Improving the lives of the ordinary Irish people always was among Ashe’s chief concerns. This became evident in so many ways in his short life. While a teacher in Corduff in north Co Dublin he contributed zealously to the life of the community. As an educator he treated each student with the respect due to a fellow human being, an interpretation of the teacher’s role which was, unfortunately, not widespread in the Ireland of his time. His deep love of Irish culture, in particular the Irish language and traditional music, provided him with an entrée to many different spheres of Irish life.

Ashe founded the Black Raven Pipers Band in Fingal in 1910 and through his involvement in the Irish Pipers Club became friendly with Seán O’Casey. O’Casey’s friendship with Ashe developed through their common cultural and political interests. In the words of Ashe’s sister Nora, “They often met and walked along the Quays. They were united in feeling for the wrongs of the Dublin tenement dwellers.”

Be it agrarian land reform in rural Ireland, or the freeing of Dublin workers and tenement dwellers from the shackles that bound them, the social idealist Ashe was a firm supporter of such changes. His ultimate aim was always a republic in which all Irish citizens would be treated equally and have their rights established in constitutional law.

The republican movement’s orchestration of Ashe’s funeral highlights an abiding contradiction within the movement itself in 1917. Its external show of strength and unity was devoid of a coherent ideology that would maintain that unity.

Many of its leaders held widely diverging beliefs and interpreted the idea of nationhood in many different ways. In a letter which he sent to the Dublin Saturday Post after the demise of Thomas Ashe, O’Casey hints at his own view that many in the movement were disinterested in the plight of the poor and fell far short of representing the hopes of social idealists such as Ashe: “Labour has reason to mourn the loss of Thomas Ashe: he was ever the workers’ friend and would always have been their champion ... it would be well if every Sinn Féiner followed in his steps.”

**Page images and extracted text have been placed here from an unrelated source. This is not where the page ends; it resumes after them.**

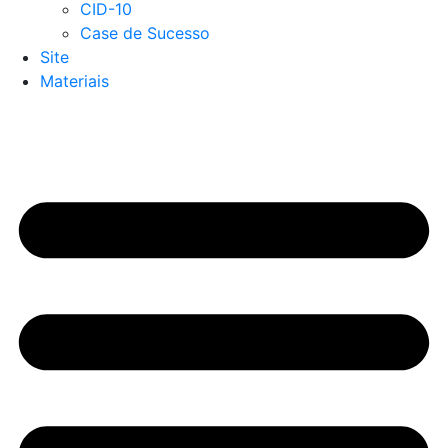
CID-10
Case de Sucesso
Site
Materiais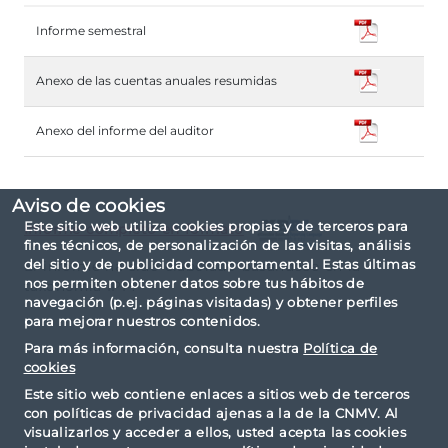
Informe semestral
Anexo de las cuentas anuales resumidas
Anexo del informe del auditor
Aviso de cookies
Este sitio web utiliza cookies propias y de terceros para
Informe completo en formato
fines técnicos, de personalización de las visitas, análisis
del sitio y de publicidad comportamental. Estas últimas
El informe ha sido elaborado basándose en la
nos permiten obtener datos sobre tus hábitos de
taxonomía IPP.
navegación (p.ej. páginas visitadas) y obtener perfiles
para mejorar nuestros contenidos.
Para más información, consulta nuestra
Política de
cookies
Este sitio web contiene enlaces a sitios web de terceros
con políticas de privacidad ajenas a la de la CNMV. Al
visualizarlos y acceder a ellos, usted acepta las cookies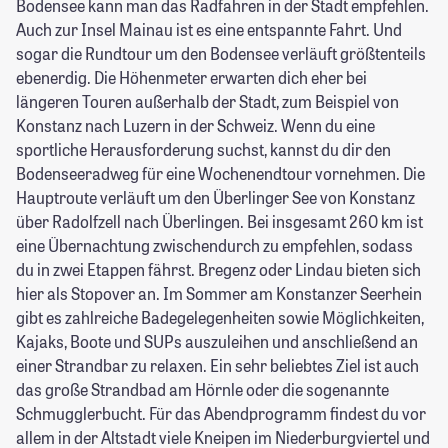
Bodensee kann man das Radfahren in der Stadt empfehlen.
Auch zur Insel Mainau ist es eine entspannte Fahrt. Und
sogar die Rundtour um den Bodensee verläuft größtenteils
ebenerdig. Die Höhenmeter erwarten dich eher bei
längeren Touren außerhalb der Stadt, zum Beispiel von
Konstanz nach Luzern in der Schweiz. Wenn du eine
sportliche Herausforderung suchst, kannst du dir den
Bodenseeradweg für eine Wochenendtour vornehmen. Die
Hauptroute verläuft um den Überlinger See von Konstanz
über Radolfzell nach Überlingen. Bei insgesamt 260 km ist
eine Übernachtung zwischendurch zu empfehlen, sodass
du in zwei Etappen fährst. Bregenz oder Lindau bieten sich
hier als Stopover an. Im Sommer am Konstanzer Seerhein
gibt es zahlreiche Badegelegenheiten sowie Möglichkeiten,
Kajaks, Boote und SUPs auszuleihen und anschließend an
einer Strandbar zu relaxen. Ein sehr beliebtes Ziel ist auch
das große Strandbad am Hörnle oder die sogenannte
Schmugglerbucht. Für das Abendprogramm findest du vor
allem in der Altstadt viele Kneipen im Niederburgviertel und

Again, in his pamphlet “The Sacrifice of Thomas Ashe”, O’Casey strongly emphasised Ashe’s empathy with the poor and oppressed and prophesied that his sacrifice would kindle an unquenchable thirst among them to rise up and cast off the chains that bound them: “Thomas Ashe’s body today is covered with Irish mould, but his principles are surging into stronger life within the minds of the Irish proletariat, the Irish scholar and the Irish worker. Death has won a poor victory! Labour has lost a champion . . . Ashe died that Human Liberty might be vindicated and that Ireland might live”.